Robofox42 Posted August 14, 2013 Posted August 14, 2013 My understanding was that the blob was a single point. Having a blob that is finite size is no longer single point and can be thought of as a collections of particles or infinite distribution of matter. Once you have that, you have as many points as you want for both the measurement of space and time. Now in classical physics, the only way to have time variance was to have a changing system. If the blob was always the same and parts of it never moved in relation to each other, then time is not measurable. However, this is modeling the system as time and space independent. In reality, you can't measure space perfectly without information about time. In relativity, you need 4 coordinates for measurements to makes sense.
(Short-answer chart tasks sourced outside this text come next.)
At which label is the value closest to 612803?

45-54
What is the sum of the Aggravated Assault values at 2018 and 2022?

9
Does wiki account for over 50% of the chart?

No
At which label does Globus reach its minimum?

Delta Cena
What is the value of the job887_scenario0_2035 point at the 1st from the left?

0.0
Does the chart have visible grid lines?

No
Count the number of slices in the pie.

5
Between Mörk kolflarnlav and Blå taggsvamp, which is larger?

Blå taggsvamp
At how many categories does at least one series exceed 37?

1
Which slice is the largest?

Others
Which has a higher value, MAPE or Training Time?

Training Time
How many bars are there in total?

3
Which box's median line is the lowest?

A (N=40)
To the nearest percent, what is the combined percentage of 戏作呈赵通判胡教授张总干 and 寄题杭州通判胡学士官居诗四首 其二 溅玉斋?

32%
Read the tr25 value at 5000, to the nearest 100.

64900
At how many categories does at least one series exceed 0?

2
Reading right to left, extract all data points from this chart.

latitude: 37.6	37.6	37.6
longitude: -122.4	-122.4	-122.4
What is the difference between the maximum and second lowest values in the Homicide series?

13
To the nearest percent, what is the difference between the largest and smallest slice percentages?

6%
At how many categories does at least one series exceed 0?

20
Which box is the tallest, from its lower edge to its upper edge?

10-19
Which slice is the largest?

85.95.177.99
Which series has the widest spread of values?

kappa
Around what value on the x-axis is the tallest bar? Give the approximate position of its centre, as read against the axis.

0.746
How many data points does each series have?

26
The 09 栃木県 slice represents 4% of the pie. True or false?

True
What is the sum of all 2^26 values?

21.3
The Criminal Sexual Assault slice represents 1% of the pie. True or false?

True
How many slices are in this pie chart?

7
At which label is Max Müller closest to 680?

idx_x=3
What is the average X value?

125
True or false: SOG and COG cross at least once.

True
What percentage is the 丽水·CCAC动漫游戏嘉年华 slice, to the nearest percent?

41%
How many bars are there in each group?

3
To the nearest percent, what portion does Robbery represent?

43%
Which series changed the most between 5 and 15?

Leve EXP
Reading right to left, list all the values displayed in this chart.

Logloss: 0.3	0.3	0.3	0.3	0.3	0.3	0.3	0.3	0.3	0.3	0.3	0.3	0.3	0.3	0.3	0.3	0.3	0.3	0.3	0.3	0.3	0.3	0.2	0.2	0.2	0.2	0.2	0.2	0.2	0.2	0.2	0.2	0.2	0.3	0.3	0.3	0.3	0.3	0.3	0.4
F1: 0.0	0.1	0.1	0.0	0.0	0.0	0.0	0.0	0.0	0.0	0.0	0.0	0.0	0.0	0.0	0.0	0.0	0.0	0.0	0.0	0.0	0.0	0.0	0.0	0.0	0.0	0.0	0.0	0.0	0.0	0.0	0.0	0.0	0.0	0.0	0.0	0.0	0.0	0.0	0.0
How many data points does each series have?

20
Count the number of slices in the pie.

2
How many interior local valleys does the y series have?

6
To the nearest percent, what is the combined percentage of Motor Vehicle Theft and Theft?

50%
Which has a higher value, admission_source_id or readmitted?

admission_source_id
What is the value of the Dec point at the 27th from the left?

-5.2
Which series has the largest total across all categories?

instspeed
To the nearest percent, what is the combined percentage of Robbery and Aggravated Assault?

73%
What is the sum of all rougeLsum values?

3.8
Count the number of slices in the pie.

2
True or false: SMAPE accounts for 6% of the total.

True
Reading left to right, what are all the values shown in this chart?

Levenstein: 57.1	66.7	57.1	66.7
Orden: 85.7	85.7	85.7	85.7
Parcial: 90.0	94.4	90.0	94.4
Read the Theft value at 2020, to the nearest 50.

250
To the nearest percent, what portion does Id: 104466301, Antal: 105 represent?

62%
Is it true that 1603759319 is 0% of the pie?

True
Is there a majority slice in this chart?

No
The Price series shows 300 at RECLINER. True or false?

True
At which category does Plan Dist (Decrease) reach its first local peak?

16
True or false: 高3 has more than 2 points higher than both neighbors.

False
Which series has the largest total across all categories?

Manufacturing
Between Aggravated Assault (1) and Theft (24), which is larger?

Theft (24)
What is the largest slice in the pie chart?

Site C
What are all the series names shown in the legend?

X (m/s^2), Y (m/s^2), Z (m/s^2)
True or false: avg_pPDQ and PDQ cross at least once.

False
This is because with only 3 coordinates, if you use a moving reference frame, then the spatial dimensions are altered. Every non-accelerating reference frame is equally valid so the length of the blob has infinitely many values that are all equally valid. So the length of the blob is meaningless without time because it is completely dependent on the reference frame you are using. This is because movement through space is equivalent of movement through time. The only measurement of length that is valid in all reference frames uses 4 coordinates (dx^2 + dy^2 + dz^2 - dt^2). This is the distance between two events (such as traditional length by measuring the length of the blob with two events happening simultaneously at both ends). This measurement of two events in space-time is always the same. In other reference frames, the distance of the blob is different, but the events are no longer simultaneous. What you are saying about space and time does make a lot of sense and is correct in classical physics, but it breaks down in relativity.